Dopo pochi minuti, raggiungemmo gli altri studenti. Erano arrivati quasi tutti e l'insegnante stava già controllando l'attrezzatura dei cavalli.

Mi avvicinai cautamente all'istruttrice, sapendo quanto potesse essere insolita la mia richiesta. «Mi scusi, volevo presentarmi. Sono Abigail Moore e fra poco farò lezione con lei. Tuttavia, dal momento che mi è stato detto che ci donerete un cavallo a nostra scelta, volevo dirle che ho già scelto il mio. Non vorrei sembrare pretenziosa, ma so che è importante la tempistica di questa richiesta.»

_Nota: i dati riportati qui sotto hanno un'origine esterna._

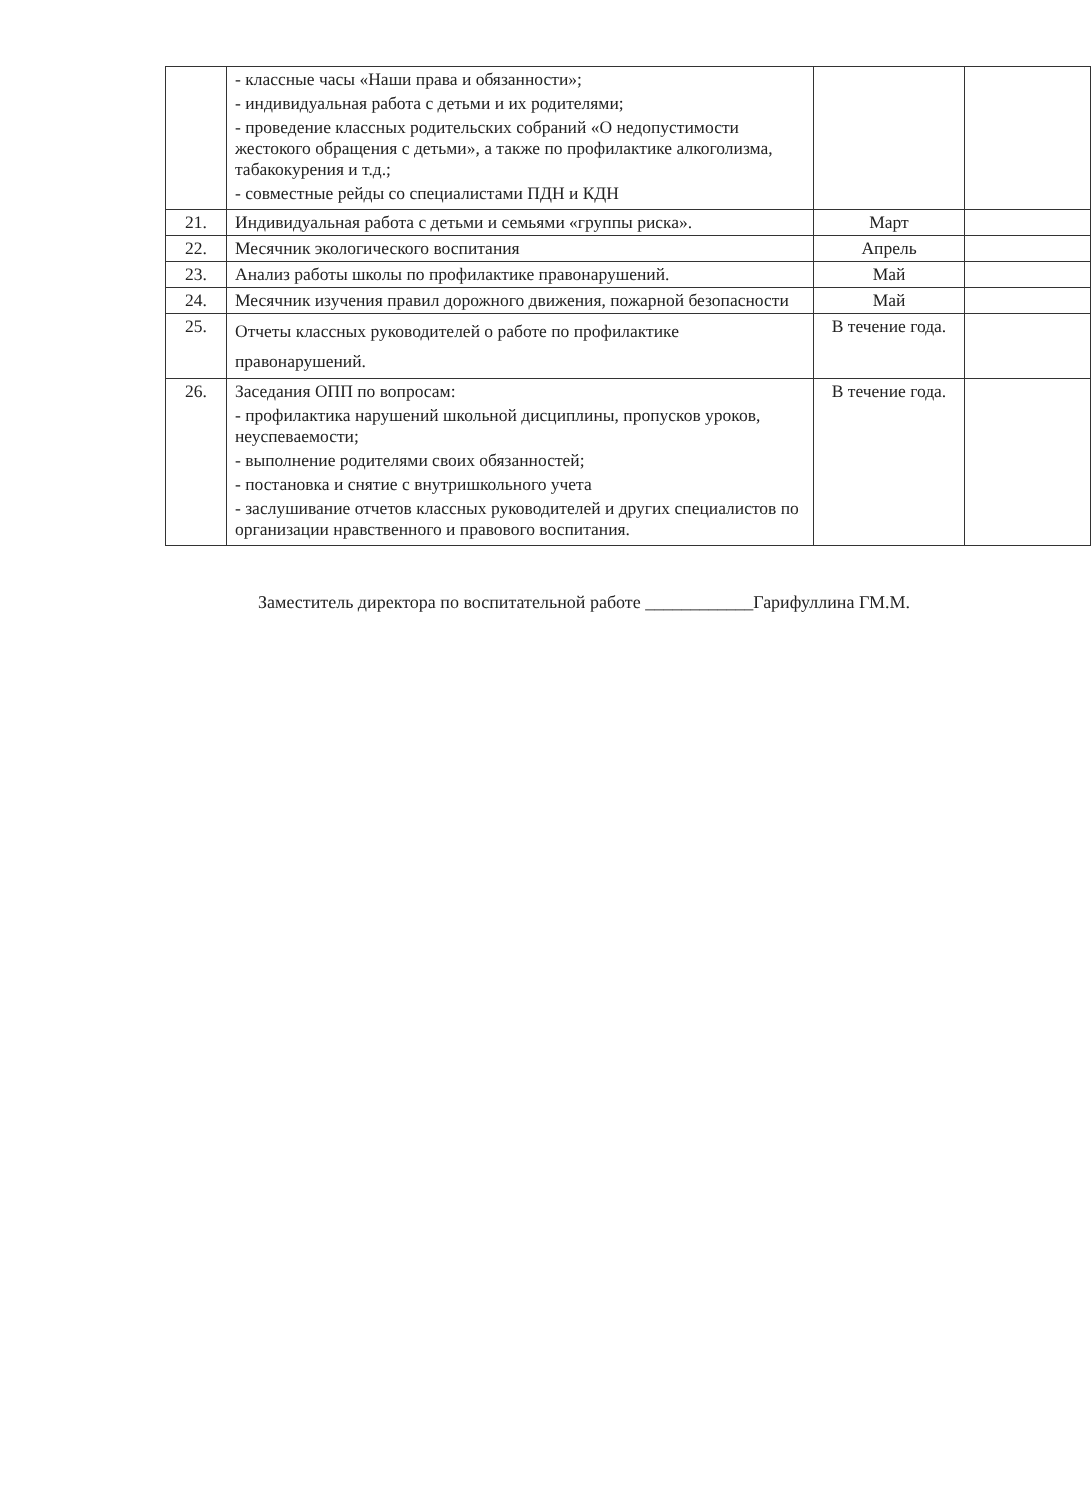| | - классные часы «Наши права и обязанности»; - индивидуальная работа с детьми и их родителями; - проведение классных родительских собраний «О недопустимости жестокого обращения с детьми», а также по профилактике алкоголизма, табакокурения и т.д.; - совместные рейды со специалистами ПДН и КДН | | |
| 21. | Индивидуальная работа с детьми и семьями «группы риска». | Март | |
| 22. | Месячник экологического воспитания | Апрель | |
| 23. | Анализ работы школы по профилактике правонарушений. | Май | |
| 24. | Месячник изучения правил дорожного движения, пожарной безопасности | Май | |
| 25. | Отчеты классных руководителей о работе по профилактике правонарушений. | В течение года. | |
| 26. | Заседания ОПП по вопросам: - профилактика нарушений школьной дисциплины, пропусков уроков, неуспеваемости; - выполнение родителями своих обязанностей; - постановка и снятие с внутришкольного учета - заслушивание отчетов классных руководителей и других специалистов по организации нравственного и правового воспитания. | В течение года. | |
Заместитель директора по воспитательной работе ____________Гарифуллина ГМ.М.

Lei continuò a verificare tutte le attrezzature, senza dar segno di starmi ascoltando. Evidentemente doveva fare in modo che nessun studente potesse cadere oppure farsi male, altrimenti la responsabilità sarebbe ricaduta su di lei.

Presi un bel respiro. «Vorrei il cavallo nero destinato al macello.»

Non si era neppure voltata, ma ero certa che mi stesse ascoltando, perché le caddero dei fogli che stava tenendo in mano.

Sopra uno di essi c'era un simbolo. Un segno che mi riportò alla memoria un ricordo lontano: il sogno dell'ultima notte a Parigi.